Sarah; Mothers = The Tree of Life

The Tree of Life

By Boruch Cohen

With a name like "The Life of Sarah," this week's Torah portion sounds like a promising biography.

Too bad she dies in the second verse.

One of the fundamentals of our faith is that the Jewish way of life is everlasting. This is why the doing of good deeds is compared to planting a seed.

When a seed is planted, it disintegrates in the ground, losing its puny identity to the nourishing soil and creative potential of mother earth. A seedling sprouts, which will one day grow into a tall tree. In time, the tree will bear fruit, and seeds, which themselves might become an orchard, and ultimately, a vast forest.

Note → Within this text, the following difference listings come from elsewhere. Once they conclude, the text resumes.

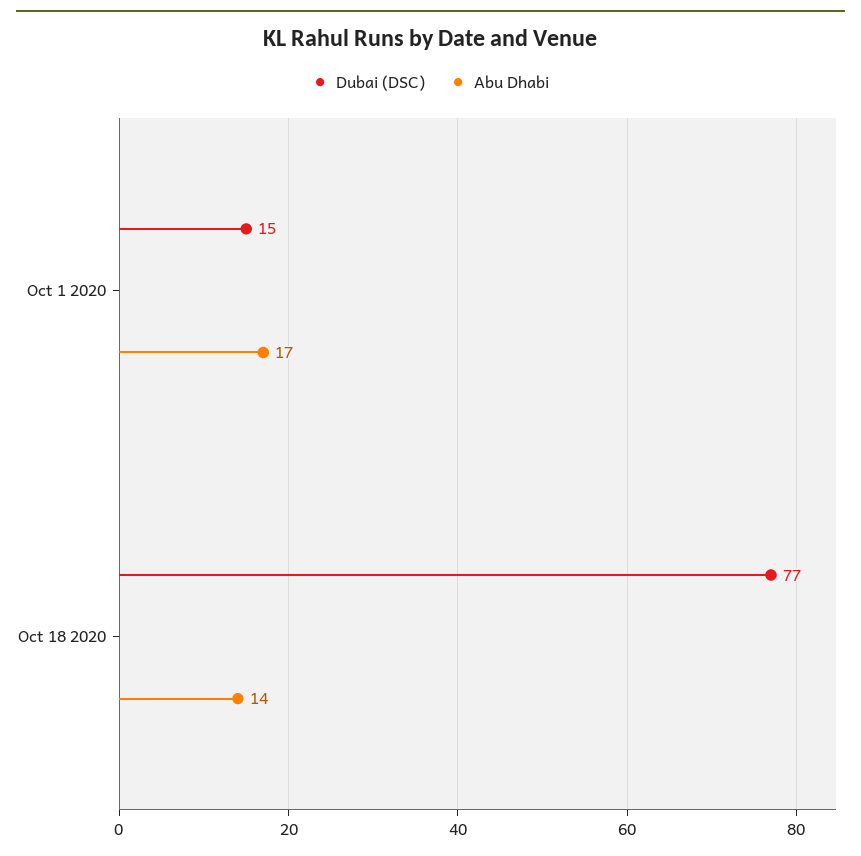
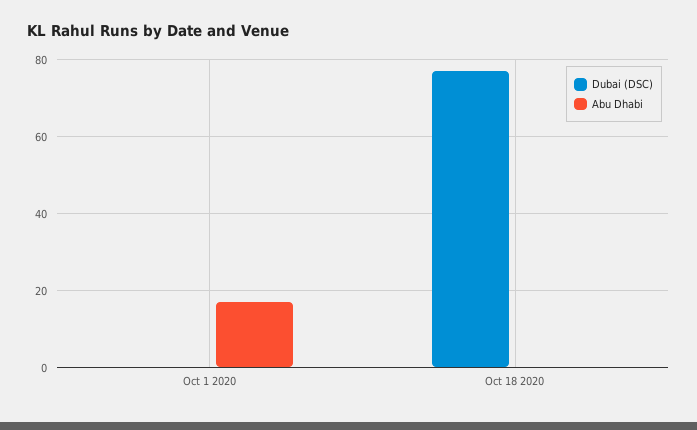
  {
    "Dubai (DSC)": {
-     "Oct 1 2020": 15,
+     "Oct 1 2020": 0,
      "Oct 18 2020": 77
    },
    "Abu Dhabi": {
      "Oct 1 2020": 17,
-     "Oct 18 2020": 14
+     "Oct 18 2020": 0
    }
  }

Likewise, a good deed takes root and sprouts in a nourishing eternity of good deeds and Jewish values. These deeds and values give life to ourselves and our offspring, that we too might one day grow into tall fruitful trees; that our fruits might one day become orchards.

That's why the Torah is called the "Tree of Life."

This was the life of Sarah, and this, for more than three thousand years, has been the life of the Jew.

Sarah devoted her life to her only son, Isaac. She nourished him by teaching him good deeds and moral values. She raised him to be a giant fruit-bearing tree, that he should nourish the next generation.

In this week' Parshah we read that when Isaac married Rebecca and brought her home, "behold, it was Sarah, his mother."

Oedipus, schmoedipus! What it means is that Isaac and Rebecca started a home founded on the everlasting spiritual values of Sarah, his mother. It was a home of light, love and generosity, a place where all who entered felt better about life.

Our sages say that Sarah's tent was the seed that one day grew to be Jerusalem's Holy Temple.

Our homes today are the orchard that sprouted from those fruits.